Question: What is the difference between “traditional” total joint replacement surgery and “minimally invasive” or “minimal incision” total joint replacement surgery?
Answer: Traditional joint replacement surgeries, such as hip or knee replacement surgery, utilize 12- to 18-inch-long incisions and dissection through large leg muscles and tissues in order to replace a diseased hip or knee with an implant made of metal and plastic. This type of surgery results in a larger scar and disruption of more muscles and soft tissues. Additionally, the average hospital stay is five days and the average recovery time is three months.

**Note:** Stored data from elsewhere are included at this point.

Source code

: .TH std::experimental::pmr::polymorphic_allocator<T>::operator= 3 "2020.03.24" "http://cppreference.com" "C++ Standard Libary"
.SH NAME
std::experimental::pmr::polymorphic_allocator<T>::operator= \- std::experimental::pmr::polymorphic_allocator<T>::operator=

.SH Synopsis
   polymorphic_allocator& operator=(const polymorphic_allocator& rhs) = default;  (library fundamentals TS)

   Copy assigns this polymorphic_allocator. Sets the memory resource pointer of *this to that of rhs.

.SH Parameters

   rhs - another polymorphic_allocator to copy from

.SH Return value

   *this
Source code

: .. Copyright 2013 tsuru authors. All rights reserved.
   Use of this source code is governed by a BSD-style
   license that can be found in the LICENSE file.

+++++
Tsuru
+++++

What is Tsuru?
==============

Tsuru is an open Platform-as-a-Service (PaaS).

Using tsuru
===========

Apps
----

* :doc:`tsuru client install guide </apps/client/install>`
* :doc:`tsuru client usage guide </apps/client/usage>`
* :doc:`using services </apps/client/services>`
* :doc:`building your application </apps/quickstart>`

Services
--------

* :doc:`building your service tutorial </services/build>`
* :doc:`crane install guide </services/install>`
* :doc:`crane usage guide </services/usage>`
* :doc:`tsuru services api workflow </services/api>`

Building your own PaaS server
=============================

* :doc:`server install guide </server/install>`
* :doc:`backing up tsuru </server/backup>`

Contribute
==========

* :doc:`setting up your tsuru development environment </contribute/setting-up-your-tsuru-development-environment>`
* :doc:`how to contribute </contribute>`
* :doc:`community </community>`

Approximately five years ago, the development of smaller and more “streamlined” instruments for use during surgery allowed for smaller skin incisions and less muscle and soft tissue dissection during joint replacement surgery.
This form of surgery, called “minimally invasive” or “minimal incision” joint replacement surgery, utilizes incisions that are usually just 3 to 5 inches in length, and require less soft tissue dissection to replace worn out joints with an implant. The result is a smaller, less noticeable scar and less disruption of surrounding muscles and soft tissue.
Short-term studies have shown minimally invasive surgery to be safer. Additionally, minimally invasive surgery results in reduced blood loss during surgery, less post-operative pain, shorter hospital stays and quicker recovery, all without compromising long-term results. The long-term effects and success of minimally invasive joint replacement are being studied and are yet to be reported.